**Your assignment**
In the answer on struct lifetimes, rewrite the part from "Generically, if you're" to "must be propagated.", replacing "explicit lifetimes" with "named lifetimes".

**Passage to read**
▬▬▬
Can I limit the lifetime pollution from a struct?
Generically, if you're using them in any of your struct's fields, then you can't. They are made explicit for very good reasons (see Why are explicit lifetimes needed in Rust?), and once you have a struct containing objects that require explicit lifetimes, then they must be propagated.
Note that usually this isn't a concern to consumers of the struct, since the concrete lifetimes are then imposed by the compiler:
struct NameRef<'a>(&'a str);
let name = NameRef("Jake"); // 'a is 'static
One could also slightly mitigate the "noise" on the implementation of next by using the definition of Self::Item.
impl<'a> Iterator for LogReader<'a > {
type Item = (&'a str,&'a[ConvertedValue]);
fn next(&mut self) -> Option<Self::Item> {
(self.next_fn)(self)
▬▬▬
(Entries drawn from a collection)

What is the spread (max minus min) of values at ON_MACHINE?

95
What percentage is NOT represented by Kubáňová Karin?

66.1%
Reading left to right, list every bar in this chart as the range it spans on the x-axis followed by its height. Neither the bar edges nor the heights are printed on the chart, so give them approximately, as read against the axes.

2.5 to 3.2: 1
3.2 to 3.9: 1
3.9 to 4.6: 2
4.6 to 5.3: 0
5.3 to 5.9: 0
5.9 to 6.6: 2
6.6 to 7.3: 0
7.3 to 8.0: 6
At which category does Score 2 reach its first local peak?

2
▬▬▬
**Response to this task**
Generically, if you're using them in any of your struct's fields, then you can't. They are made explicit for very good reasons (see Why are named lifetimes needed in Rust?), and once you have a struct containing objects that require named lifetimes, then they must be propagated.